### YOUR GOAL
Copy out each line below exactly as written.

(Items from a dataset)
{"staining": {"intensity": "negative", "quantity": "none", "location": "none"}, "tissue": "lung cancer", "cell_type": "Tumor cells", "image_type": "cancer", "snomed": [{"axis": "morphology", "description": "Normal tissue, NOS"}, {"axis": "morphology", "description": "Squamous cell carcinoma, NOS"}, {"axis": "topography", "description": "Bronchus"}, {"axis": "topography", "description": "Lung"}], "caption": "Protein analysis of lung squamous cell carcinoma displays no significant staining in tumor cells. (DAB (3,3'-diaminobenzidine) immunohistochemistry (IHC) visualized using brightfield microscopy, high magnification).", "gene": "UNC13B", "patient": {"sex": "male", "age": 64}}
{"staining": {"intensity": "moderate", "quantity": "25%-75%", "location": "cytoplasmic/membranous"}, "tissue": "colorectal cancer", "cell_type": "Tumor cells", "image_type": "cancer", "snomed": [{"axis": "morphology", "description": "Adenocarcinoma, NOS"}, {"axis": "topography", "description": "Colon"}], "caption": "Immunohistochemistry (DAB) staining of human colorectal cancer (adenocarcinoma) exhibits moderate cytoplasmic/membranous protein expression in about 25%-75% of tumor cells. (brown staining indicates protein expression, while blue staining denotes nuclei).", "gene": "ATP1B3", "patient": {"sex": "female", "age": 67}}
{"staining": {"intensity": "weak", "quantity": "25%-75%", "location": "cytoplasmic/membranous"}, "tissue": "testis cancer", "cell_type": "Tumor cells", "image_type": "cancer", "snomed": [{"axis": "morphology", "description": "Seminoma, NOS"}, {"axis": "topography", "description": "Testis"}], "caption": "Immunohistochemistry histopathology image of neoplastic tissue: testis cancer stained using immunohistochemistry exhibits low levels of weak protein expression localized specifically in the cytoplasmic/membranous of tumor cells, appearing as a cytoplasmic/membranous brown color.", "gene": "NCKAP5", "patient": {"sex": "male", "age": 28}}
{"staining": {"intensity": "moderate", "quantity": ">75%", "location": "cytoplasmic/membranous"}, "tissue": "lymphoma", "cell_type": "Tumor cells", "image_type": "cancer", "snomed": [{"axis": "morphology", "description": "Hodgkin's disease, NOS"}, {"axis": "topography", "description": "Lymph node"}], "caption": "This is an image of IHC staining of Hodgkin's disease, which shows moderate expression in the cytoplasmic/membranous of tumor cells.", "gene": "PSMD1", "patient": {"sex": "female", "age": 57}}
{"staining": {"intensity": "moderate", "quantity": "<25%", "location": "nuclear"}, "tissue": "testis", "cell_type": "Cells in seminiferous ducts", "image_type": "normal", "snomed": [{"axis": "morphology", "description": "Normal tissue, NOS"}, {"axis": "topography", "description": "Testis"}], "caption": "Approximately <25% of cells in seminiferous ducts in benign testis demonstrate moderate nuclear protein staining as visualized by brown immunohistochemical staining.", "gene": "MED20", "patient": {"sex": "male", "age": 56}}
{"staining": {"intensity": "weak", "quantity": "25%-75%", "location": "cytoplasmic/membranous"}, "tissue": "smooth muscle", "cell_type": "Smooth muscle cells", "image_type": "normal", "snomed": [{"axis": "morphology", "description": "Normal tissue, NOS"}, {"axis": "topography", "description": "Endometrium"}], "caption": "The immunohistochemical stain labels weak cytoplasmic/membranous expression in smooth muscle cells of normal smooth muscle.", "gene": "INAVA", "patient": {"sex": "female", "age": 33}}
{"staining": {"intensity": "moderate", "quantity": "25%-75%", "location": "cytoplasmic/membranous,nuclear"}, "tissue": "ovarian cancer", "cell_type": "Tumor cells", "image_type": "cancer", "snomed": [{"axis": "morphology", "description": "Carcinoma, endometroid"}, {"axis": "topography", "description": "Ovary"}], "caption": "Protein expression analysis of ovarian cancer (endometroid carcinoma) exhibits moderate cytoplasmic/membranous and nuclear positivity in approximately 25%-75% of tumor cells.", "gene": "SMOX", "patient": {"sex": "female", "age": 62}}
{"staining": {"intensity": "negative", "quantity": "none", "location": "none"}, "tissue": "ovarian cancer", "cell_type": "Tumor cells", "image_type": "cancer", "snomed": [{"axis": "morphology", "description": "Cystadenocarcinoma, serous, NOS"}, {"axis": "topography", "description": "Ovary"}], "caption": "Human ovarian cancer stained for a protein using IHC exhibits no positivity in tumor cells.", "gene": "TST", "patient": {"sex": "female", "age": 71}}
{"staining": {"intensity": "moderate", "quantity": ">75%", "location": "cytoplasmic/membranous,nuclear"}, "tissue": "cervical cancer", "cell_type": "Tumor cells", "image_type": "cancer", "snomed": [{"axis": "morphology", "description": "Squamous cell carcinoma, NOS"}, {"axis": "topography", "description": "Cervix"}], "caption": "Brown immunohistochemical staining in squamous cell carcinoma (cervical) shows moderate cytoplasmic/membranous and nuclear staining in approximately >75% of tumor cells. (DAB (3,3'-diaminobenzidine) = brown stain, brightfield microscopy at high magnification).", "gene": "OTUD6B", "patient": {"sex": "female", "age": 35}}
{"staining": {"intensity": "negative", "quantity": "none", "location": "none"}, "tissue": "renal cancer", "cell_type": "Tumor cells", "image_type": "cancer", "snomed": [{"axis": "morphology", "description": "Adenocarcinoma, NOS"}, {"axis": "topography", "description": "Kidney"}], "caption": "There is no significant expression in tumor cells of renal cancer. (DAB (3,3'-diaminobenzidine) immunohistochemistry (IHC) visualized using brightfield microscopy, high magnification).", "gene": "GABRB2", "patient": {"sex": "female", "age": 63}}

### WRITTEN SOLUTION
{"staining": {"intensity": "negative", "quantity": "none", "location": "none"}, "tissue": "lung cancer", "cell_type": "Tumor cells", "image_type": "cancer", "snomed": [{"axis": "morphology", "description": "Normal tissue, NOS"}, {"axis": "morphology", "description": "Squamous cell carcinoma, NOS"}, {"axis": "topography", "description": "Bronchus"}, {"axis": "topography", "description": "Lung"}], "caption": "Protein analysis of lung squamous cell carcinoma displays no significant staining in tumor cells. (DAB (3,3'-diaminobenzidine) immunohistochemistry (IHC) visualized using brightfield microscopy, high magnification).", "gene": "UNC13B", "patient": {"sex": "male", "age": 64}}
{"staining": {"intensity": "moderate", "quantity": "25%-75%", "location": "cytoplasmic/membranous"}, "tissue": "colorectal cancer", "cell_type": "Tumor cells", "image_type": "cancer", "snomed": [{"axis": "morphology", "description": "Adenocarcinoma, NOS"}, {"axis": "topography", "description": "Colon"}], "caption": "Immunohistochemistry (DAB) staining of human colorectal cancer (adenocarcinoma) exhibits moderate cytoplasmic/membranous protein expression in about 25%-75% of tumor cells. (brown staining indicates protein expression, while blue staining denotes nuclei).", "gene": "ATP1B3", "patient": {"sex": "female", "age": 67}}
{"staining": {"intensity": "weak", "quantity": "25%-75%", "location": "cytoplasmic/membranous"}, "tissue": "testis cancer", "cell_type": "Tumor cells", "image_type": "cancer", "snomed": [{"axis": "morphology", "description": "Seminoma, NOS"}, {"axis": "topography", "description": "Testis"}], "caption": "Immunohistochemistry histopathology image of neoplastic tissue: testis cancer stained using immunohistochemistry exhibits low levels of weak protein expression localized specifically in the cytoplasmic/membranous of tumor cells, appearing as a cytoplasmic/membranous brown color.", "gene": "NCKAP5", "patient": {"sex": "male", "age": 28}}
{"staining": {"intensity": "moderate", "quantity": ">75%", "location": "cytoplasmic/membranous"}, "tissue": "lymphoma", "cell_type": "Tumor cells", "image_type": "cancer", "snomed": [{"axis": "morphology", "description": "Hodgkin's disease, NOS"}, {"axis": "topography", "description": "Lymph node"}], "caption": "This is an image of IHC staining of Hodgkin's disease, which shows moderate expression in the cytoplasmic/membranous of tumor cells.", "gene": "PSMD1", "patient": {"sex": "female", "age": 57}}
{"staining": {"intensity": "moderate", "quantity": "<25%", "location": "nuclear"}, "tissue": "testis", "cell_type": "Cells in seminiferous ducts", "image_type": "normal", "snomed": [{"axis": "morphology", "description": "Normal tissue, NOS"}, {"axis": "topography", "description": "Testis"}], "caption": "Approximately <25% of cells in seminiferous ducts in benign testis demonstrate moderate nuclear protein staining as visualized by brown immunohistochemical staining.", "gene": "MED20", "patient": {"sex": "male", "age": 56}}
{"staining": {"intensity": "weak", "quantity": "25%-75%", "location": "cytoplasmic/membranous"}, "tissue": "smooth muscle", "cell_type": "Smooth muscle cells", "image_type": "normal", "snomed": [{"axis": "morphology", "description": "Normal tissue, NOS"}, {"axis": "topography", "description": "Endometrium"}], "caption": "The immunohistochemical stain labels weak cytoplasmic/membranous expression in smooth muscle cells of normal smooth muscle.", "gene": "INAVA", "patient": {"sex": "female", "age": 33}}
{"staining": {"intensity": "moderate", "quantity": "25%-75%", "location": "cytoplasmic/membranous,nuclear"}, "tissue": "ovarian cancer", "cell_type": "Tumor cells", "image_type": "cancer", "snomed": [{"axis": "morphology", "description": "Carcinoma, endometroid"}, {"axis": "topography", "description": "Ovary"}], "caption": "Protein expression analysis of ovarian cancer (endometroid carcinoma) exhibits moderate cytoplasmic/membranous and nuclear positivity in approximately 25%-75% of tumor cells.", "gene": "SMOX", "patient": {"sex": "female", "age": 62}}
{"staining": {"intensity": "negative", "quantity": "none", "location": "none"}, "tissue": "ovarian cancer", "cell_type": "Tumor cells", "image_type": "cancer", "snomed": [{"axis": "morphology", "description": "Cystadenocarcinoma, serous, NOS"}, {"axis": "topography", "description": "Ovary"}], "caption": "Human ovarian cancer stained for a protein using IHC exhibits no positivity in tumor cells.", "gene": "TST", "patient": {"sex": "female", "age": 71}}
{"staining": {"intensity": "moderate", "quantity": ">75%", "location": "cytoplasmic/membranous,nuclear"}, "tissue": "cervical cancer", "cell_type": "Tumor cells", "image_type": "cancer", "snomed": [{"axis": "morphology", "description": "Squamous cell carcinoma, NOS"}, {"axis": "topography", "description": "Cervix"}], "caption": "Brown immunohistochemical staining in squamous cell carcinoma (cervical) shows moderate cytoplasmic/membranous and nuclear staining in approximately >75% of tumor cells. (DAB (3,3'-diaminobenzidine) = brown stain, brightfield microscopy at high magnification).", "gene": "OTUD6B", "patient": {"sex": "female", "age": 35}}
{"staining": {"intensity": "negative", "quantity": "none", "location": "none"}, "tissue": "renal cancer", "cell_type": "Tumor cells", "image_type": "cancer", "snomed": [{"axis": "morphology", "description": "Adenocarcinoma, NOS"}, {"axis": "topography", "description": "Kidney"}], "caption": "There is no significant expression in tumor cells of renal cancer. (DAB (3,3'-diaminobenzidine) immunohistochemistry (IHC) visualized using brightfield microscopy, high magnification).", "gene": "GABRB2", "patient": {"sex": "female", "age": 63}}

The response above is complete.